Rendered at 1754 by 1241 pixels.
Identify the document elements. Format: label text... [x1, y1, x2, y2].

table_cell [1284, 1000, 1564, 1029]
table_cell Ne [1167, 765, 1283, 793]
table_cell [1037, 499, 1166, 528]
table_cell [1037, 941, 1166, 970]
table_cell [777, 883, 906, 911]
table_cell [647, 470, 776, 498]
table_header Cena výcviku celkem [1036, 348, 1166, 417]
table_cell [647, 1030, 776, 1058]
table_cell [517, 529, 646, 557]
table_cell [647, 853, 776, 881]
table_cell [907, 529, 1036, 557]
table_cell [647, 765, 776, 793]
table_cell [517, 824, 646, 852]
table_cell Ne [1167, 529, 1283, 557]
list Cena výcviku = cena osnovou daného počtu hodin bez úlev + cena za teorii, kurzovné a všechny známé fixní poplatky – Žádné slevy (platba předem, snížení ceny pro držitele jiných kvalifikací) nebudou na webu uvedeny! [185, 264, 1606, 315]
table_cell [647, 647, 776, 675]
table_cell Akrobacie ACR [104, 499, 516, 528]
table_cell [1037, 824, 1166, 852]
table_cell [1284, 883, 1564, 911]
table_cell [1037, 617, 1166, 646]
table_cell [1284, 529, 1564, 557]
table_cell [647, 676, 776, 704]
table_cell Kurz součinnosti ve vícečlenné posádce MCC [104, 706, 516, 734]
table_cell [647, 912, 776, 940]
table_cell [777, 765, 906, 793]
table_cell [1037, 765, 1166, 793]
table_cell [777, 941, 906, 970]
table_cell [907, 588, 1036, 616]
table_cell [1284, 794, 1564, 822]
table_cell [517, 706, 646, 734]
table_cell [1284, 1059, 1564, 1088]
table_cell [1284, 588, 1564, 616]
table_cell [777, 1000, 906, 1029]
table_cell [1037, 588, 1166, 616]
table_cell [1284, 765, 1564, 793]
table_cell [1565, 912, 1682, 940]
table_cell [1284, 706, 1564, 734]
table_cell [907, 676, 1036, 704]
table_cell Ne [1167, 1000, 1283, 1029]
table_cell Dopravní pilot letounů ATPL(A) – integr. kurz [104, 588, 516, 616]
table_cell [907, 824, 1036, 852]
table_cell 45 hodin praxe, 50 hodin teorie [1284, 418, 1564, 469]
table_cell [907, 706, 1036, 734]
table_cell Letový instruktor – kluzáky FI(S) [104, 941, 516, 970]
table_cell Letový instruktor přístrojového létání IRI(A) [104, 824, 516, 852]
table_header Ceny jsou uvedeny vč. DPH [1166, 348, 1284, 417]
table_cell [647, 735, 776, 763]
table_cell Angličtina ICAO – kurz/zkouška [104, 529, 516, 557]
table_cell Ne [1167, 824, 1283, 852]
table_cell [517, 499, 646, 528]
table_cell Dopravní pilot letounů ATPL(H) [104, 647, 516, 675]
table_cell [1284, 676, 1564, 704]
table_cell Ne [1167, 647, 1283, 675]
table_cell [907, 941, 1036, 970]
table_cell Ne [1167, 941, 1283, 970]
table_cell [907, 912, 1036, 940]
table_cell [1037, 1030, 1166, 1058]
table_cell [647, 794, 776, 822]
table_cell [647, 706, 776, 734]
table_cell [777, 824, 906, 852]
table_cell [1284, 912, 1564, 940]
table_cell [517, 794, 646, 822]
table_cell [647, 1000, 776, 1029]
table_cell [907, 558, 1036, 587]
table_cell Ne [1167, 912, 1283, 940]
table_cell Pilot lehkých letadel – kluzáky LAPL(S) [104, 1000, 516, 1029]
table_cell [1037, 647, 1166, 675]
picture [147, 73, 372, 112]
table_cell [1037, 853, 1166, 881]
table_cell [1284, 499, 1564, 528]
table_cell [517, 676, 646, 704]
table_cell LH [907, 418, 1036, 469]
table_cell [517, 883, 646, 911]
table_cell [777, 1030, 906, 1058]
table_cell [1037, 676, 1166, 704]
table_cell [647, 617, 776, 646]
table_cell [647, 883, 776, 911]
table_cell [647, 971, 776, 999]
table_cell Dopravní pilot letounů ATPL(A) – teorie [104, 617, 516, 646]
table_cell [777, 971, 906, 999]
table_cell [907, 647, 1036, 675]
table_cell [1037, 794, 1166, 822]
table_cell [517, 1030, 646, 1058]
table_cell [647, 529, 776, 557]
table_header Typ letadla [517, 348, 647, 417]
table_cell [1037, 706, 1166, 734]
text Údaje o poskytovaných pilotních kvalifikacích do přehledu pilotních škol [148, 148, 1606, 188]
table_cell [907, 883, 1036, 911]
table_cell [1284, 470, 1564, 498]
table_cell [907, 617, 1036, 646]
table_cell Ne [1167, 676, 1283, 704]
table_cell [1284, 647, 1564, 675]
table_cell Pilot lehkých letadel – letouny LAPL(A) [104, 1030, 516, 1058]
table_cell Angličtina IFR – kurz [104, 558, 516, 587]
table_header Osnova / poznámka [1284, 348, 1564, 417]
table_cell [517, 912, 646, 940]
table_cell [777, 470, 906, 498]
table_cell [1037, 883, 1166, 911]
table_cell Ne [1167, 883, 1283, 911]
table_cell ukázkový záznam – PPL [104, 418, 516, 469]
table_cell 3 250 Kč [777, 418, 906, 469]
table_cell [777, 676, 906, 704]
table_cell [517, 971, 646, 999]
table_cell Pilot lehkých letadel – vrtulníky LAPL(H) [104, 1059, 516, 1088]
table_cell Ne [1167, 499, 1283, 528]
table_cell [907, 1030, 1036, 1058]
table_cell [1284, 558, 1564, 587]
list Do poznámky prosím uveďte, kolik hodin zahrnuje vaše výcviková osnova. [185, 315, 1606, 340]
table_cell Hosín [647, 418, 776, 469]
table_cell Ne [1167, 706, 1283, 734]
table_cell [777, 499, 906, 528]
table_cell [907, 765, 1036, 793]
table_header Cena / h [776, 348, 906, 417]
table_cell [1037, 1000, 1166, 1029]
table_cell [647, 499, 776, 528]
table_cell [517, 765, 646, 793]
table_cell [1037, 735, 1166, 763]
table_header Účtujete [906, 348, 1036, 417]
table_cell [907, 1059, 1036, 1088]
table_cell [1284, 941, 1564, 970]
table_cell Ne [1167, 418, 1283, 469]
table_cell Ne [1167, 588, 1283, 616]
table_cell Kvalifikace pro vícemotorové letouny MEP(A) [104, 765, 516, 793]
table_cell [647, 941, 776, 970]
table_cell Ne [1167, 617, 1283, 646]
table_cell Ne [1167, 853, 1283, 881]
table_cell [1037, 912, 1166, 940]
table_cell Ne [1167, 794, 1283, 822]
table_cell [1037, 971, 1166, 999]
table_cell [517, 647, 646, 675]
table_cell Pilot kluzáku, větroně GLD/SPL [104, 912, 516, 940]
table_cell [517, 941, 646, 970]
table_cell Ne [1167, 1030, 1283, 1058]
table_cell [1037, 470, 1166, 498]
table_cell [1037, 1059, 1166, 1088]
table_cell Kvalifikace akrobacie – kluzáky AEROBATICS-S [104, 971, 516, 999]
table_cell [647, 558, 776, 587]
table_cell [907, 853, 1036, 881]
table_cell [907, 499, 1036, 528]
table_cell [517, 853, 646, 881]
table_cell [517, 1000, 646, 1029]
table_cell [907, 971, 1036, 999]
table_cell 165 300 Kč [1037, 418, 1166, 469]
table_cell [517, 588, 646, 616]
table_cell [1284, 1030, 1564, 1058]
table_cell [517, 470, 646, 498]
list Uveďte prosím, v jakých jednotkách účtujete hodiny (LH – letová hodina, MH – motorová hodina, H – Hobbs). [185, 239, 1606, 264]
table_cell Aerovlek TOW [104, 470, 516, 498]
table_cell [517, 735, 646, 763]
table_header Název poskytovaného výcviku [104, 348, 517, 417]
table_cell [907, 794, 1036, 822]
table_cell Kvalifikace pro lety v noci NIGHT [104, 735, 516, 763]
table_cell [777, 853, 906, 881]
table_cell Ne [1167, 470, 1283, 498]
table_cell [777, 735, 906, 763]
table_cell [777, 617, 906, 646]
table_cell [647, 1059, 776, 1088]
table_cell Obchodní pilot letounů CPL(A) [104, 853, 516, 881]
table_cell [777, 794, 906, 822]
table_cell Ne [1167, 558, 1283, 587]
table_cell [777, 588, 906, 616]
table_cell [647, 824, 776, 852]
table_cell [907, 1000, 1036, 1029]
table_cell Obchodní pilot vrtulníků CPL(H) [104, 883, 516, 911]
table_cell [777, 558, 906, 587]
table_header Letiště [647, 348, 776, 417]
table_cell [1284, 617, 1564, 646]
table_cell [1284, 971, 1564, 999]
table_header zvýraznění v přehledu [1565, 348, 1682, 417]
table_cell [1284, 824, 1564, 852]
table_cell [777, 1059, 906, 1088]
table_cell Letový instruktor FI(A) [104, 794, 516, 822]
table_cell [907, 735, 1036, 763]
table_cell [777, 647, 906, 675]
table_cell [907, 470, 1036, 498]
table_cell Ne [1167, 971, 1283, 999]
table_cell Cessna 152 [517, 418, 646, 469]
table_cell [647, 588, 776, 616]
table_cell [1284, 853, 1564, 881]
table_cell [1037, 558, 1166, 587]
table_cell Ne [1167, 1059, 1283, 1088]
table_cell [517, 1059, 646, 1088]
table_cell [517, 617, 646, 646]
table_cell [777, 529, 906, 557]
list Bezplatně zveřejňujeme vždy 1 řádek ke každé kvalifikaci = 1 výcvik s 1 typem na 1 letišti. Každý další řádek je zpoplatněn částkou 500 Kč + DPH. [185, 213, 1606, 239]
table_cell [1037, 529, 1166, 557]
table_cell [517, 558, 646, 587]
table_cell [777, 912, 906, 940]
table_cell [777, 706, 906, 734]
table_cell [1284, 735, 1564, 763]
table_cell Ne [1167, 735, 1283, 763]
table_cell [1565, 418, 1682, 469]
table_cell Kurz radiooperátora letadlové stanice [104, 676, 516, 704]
= = =
• **Instructions to follow**
Every line of the listing that holds the word "teorie" is to be found and copied.

• **Answer below**
table_cell 45 hodin praxe, 50 hodin teorie [1284, 418, 1564, 469]
table_cell Dopravní pilot letounů ATPL(A) – teorie [104, 617, 516, 646]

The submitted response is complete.